Among the entries below, extract exactly the lines that run from the one with "Income Tax Act No. 58 of 1962" through the one with "Promotion of Access", both ends included.

DATA EXCERPTS.
------------------------------------------------------------

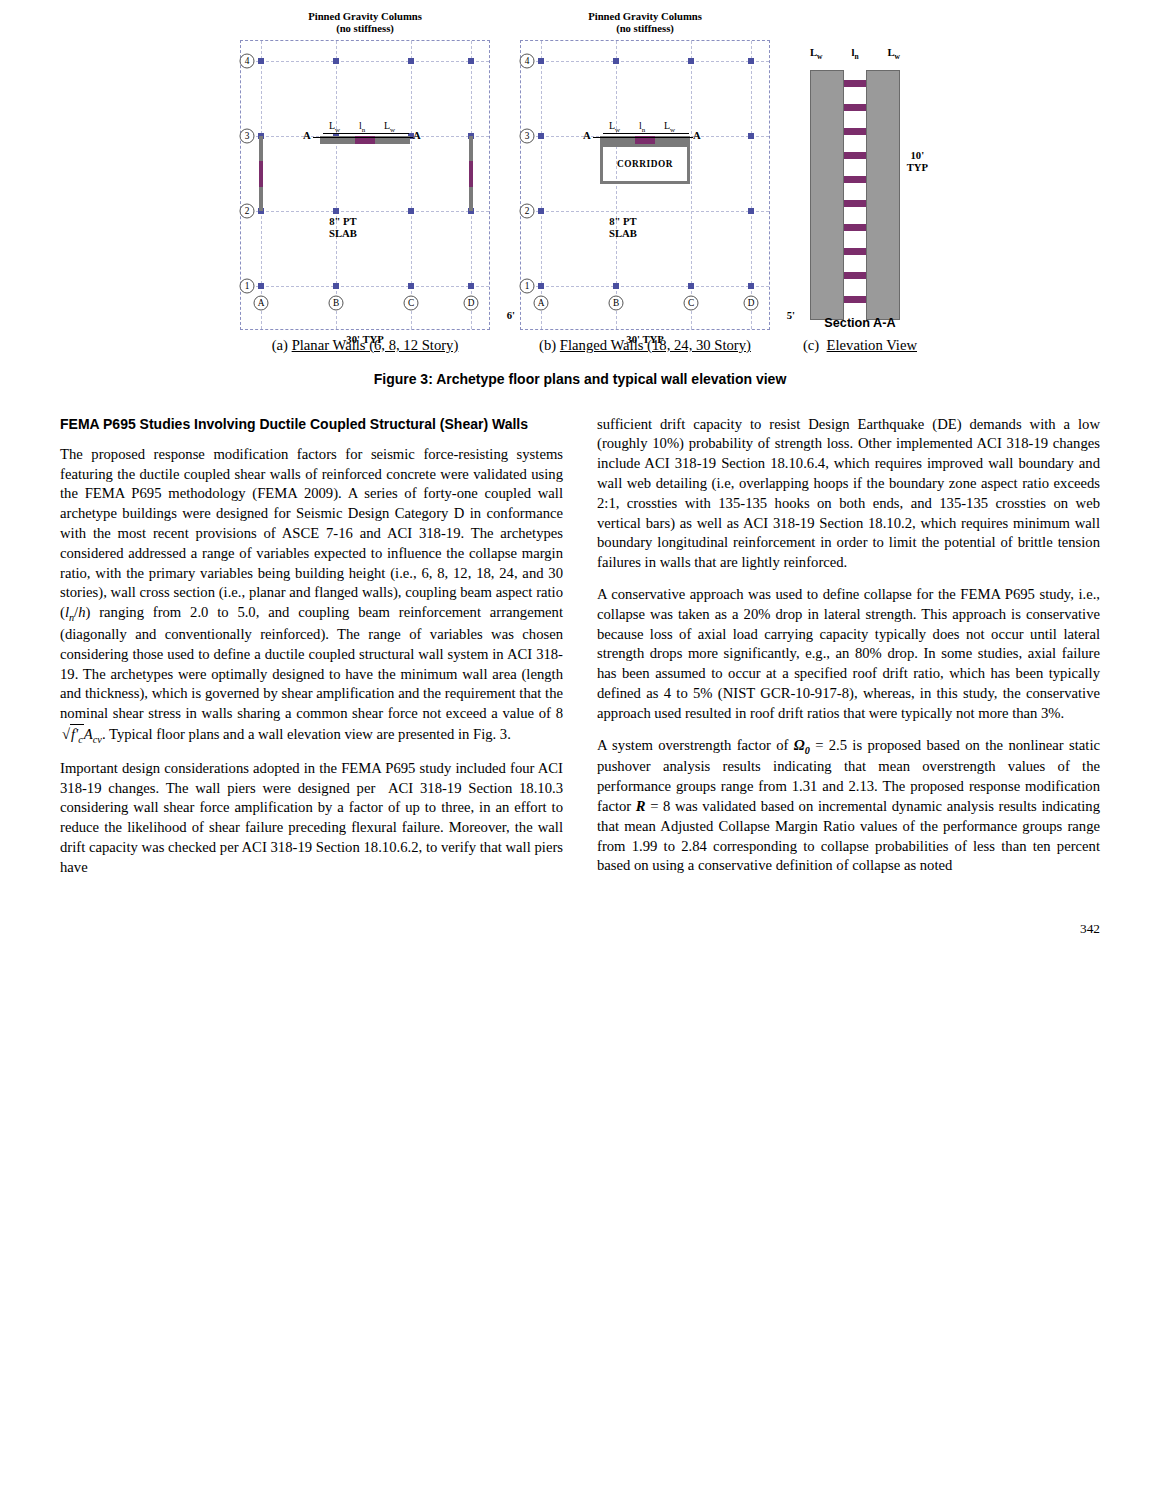Pinned Gravity Columns
(no stiffness)
4
3
2
1
A
B
C
D
Lw
ln
Lw
A
A
8" PT
SLAB
30' TYP
6'
Pinned Gravity Columns
(no stiffness)
4
3
2
1
A
B
C
D
CORRIDOR
Lw
ln
Lw
A
A
8" PT
SLAB
30' TYP
5'
Lw ln Lw
10'
TYP
Section A-A
(a) Planar Walls (6, 8, 12 Story) (b) Flanged Walls (18, 24, 30 Story) (c) Elevation View
Figure 3: Archetype floor plans and typical wall elevation view
FEMA P695 Studies Involving Ductile Coupled Structural (Shear) Walls
The proposed response modification factors for seismic force-resisting systems featuring the ductile coupled shear walls of reinforced concrete were validated using the FEMA P695 methodology (FEMA 2009). A series of forty-one coupled wall archetype buildings were designed for Seismic Design Category D in conformance with the most recent provisions of ASCE 7-16 and ACI 318-19. The archetypes considered addressed a range of variables expected to influence the collapse margin ratio, with the primary variables being building height (i.e., 6, 8, 12, 18, 24, and 30 stories), wall cross section (i.e., planar and flanged walls), coupling beam aspect ratio (ln/h) ranging from 2.0 to 5.0, and coupling beam reinforcement arrangement (diagonally and conventionally reinforced). The range of variables was chosen considering those used to define a ductile coupled structural wall system in ACI 318-19. The archetypes were optimally designed to have the minimum wall area (length and thickness), which is governed by shear amplification and the requirement that the nominal shear stress in walls sharing a common shear force not exceed a value of 8f'c Acv. Typical floor plans and a wall elevation view are presented in Fig. 3.
Important design considerations adopted in the FEMA P695 study included four ACI 318-19 changes. The wall piers were designed per ACI 318-19 Section 18.10.3 considering wall shear force amplification by a factor of up to three, in an effort to reduce the likelihood of shear failure preceding flexural failure. Moreover, the wall drift capacity was checked per ACI 318-19 Section 18.10.6.2, to verify that wall piers have
sufficient drift capacity to resist Design Earthquake (DE) demands with a low (roughly 10%) probability of strength loss. Other implemented ACI 318-19 changes include ACI 318-19 Section 18.10.6.4, which requires improved wall boundary and wall web detailing (i.e, overlapping hoops if the boundary zone aspect ratio exceeds 2:1, crossties with 135-135 hooks on both ends, and 135-135 crossties on web vertical bars) as well as ACI 318-19 Section 18.10.2, which requires minimum wall boundary longitudinal reinforcement in order to limit the potential of brittle tension failures in walls that are lightly reinforced.
A conservative approach was used to define collapse for the FEMA P695 study, i.e., collapse was taken as a 20% drop in lateral strength. This approach is conservative because loss of axial load carrying capacity typically does not occur until lateral strength drops more significantly, e.g., an 80% drop. In some studies, axial failure has been assumed to occur at a specified roof drift ratio, which has been typically defined as 4 to 5% (NIST GCR-10-917-8), whereas, in this study, the conservative approach used resulted in roof drift ratios that were typically not more than 3%.
A system overstrength factor of Ω0 = 2.5 is proposed based on the nonlinear static pushover analysis results indicating that mean overstrength values of the performance groups range from 1.31 and 2.13. The proposed response modification factor R = 8 was validated based on incremental dynamic analysis results indicating that mean Adjusted Collapse Margin Ratio values of the performance groups range from 1.99 to 2.84 corresponding to collapse probabilities of less than ten percent based on using a conservative definition of collapse as noted
342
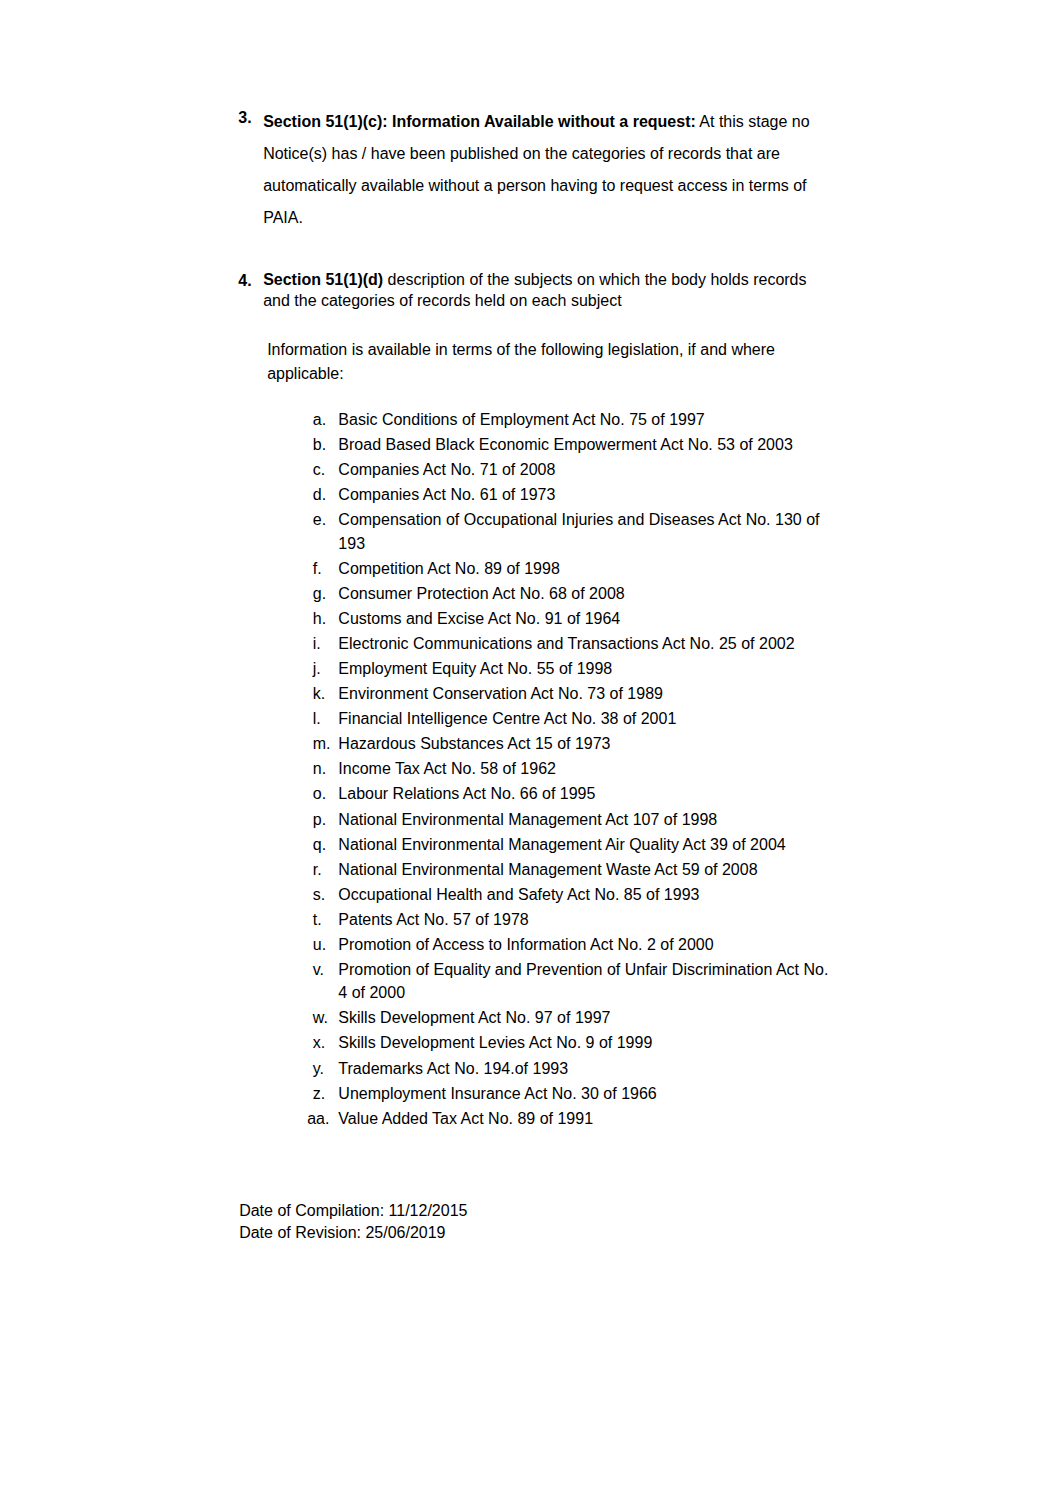Section 51(1)(c): Information Available without a request: At this stage no Notice(s) has / have been published on the categories of records that are automatically available without a person having to request access in terms of PAIA.
Section 51(1)(d) description of the subjects on which the body holds records and the categories of records held on each subject
Information is available in terms of the following legislation, if and where applicable:
Basic Conditions of Employment Act No. 75 of 1997
Broad Based Black Economic Empowerment Act No. 53 of 2003
Companies Act No. 71 of 2008
Companies Act No. 61 of 1973
Compensation of Occupational Injuries and Diseases Act No. 130 of 193
Competition Act No. 89 of 1998
Consumer Protection Act No. 68 of 2008
Customs and Excise Act No. 91 of 1964
Electronic Communications and Transactions Act No. 25 of 2002
Employment Equity Act No. 55 of 1998
Environment Conservation Act No. 73 of 1989
Financial Intelligence Centre Act No. 38 of 2001
Hazardous Substances Act 15 of 1973
Income Tax Act No. 58 of 1962
Labour Relations Act No. 66 of 1995
National Environmental Management Act 107 of 1998
National Environmental Management Air Quality Act 39 of 2004
National Environmental Management Waste Act 59 of 2008
Occupational Health and Safety Act No. 85 of 1993
Patents Act No. 57 of 1978
Promotion of Access to Information Act No. 2 of 2000
Promotion of Equality and Prevention of Unfair Discrimination Act No. 4 of 2000
Skills Development Act No. 97 of 1997
Skills Development Levies Act No. 9 of 1999
Trademarks Act No. 194.of 1993
Unemployment Insurance Act No. 30 of 1966
Value Added Tax Act No. 89 of 1991
Date of Compilation: 11/12/2015
Date of Revision: 25/06/2019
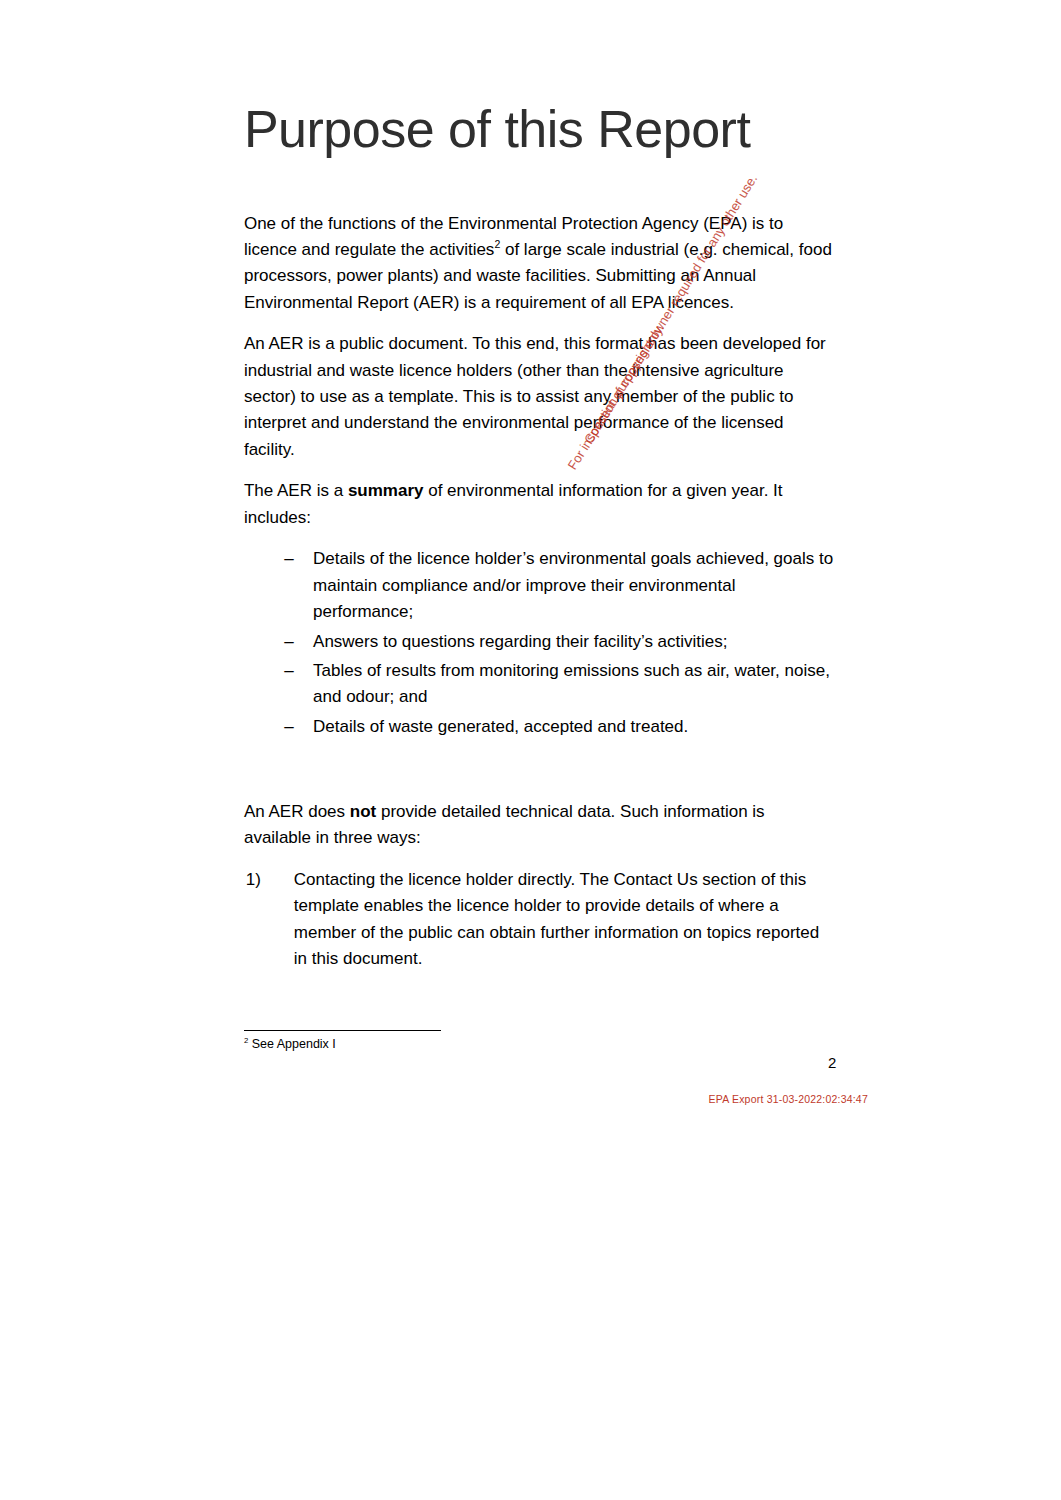Purpose of this Report
One of the functions of the Environmental Protection Agency (EPA) is to licence and regulate the activities2 of large scale industrial (e.g. chemical, food processors, power plants) and waste facilities. Submitting an Annual Environmental Report (AER) is a requirement of all EPA licences.
An AER is a public document. To this end, this format has been developed for industrial and waste licence holders (other than the intensive agriculture sector) to use as a template. This is to assist any member of the public to interpret and understand the environmental performance of the licensed facility.
The AER is a summary of environmental information for a given year. It includes:
Details of the licence holder’s environmental goals achieved, goals to maintain compliance and/or improve their environmental performance;
Answers to questions regarding their facility’s activities;
Tables of results from monitoring emissions such as air, water, noise, and odour; and
Details of waste generated, accepted and treated.
An AER does not provide detailed technical data. Such information is available in three ways:
1)
Contacting the licence holder directly. The Contact Us section of this template enables the licence holder to provide details of where a member of the public can obtain further information on topics reported in this document.
For inspection purposes only. Consent of copyright owner required for any other use.
2 See Appendix I
2
EPA Export 31-03-2022:02:34:47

------------------------------------------------------------

WRITTEN SOLUTION.
Income Tax Act No. 58 of 1962
Labour Relations Act No. 66 of 1995
National Environmental Management Act 107 of 1998
National Environmental Management Air Quality Act 39 of 2004
National Environmental Management Waste Act 59 of 2008
Occupational Health and Safety Act No. 85 of 1993
Patents Act No. 57 of 1978
Promotion of Access to Information Act No. 2 of 2000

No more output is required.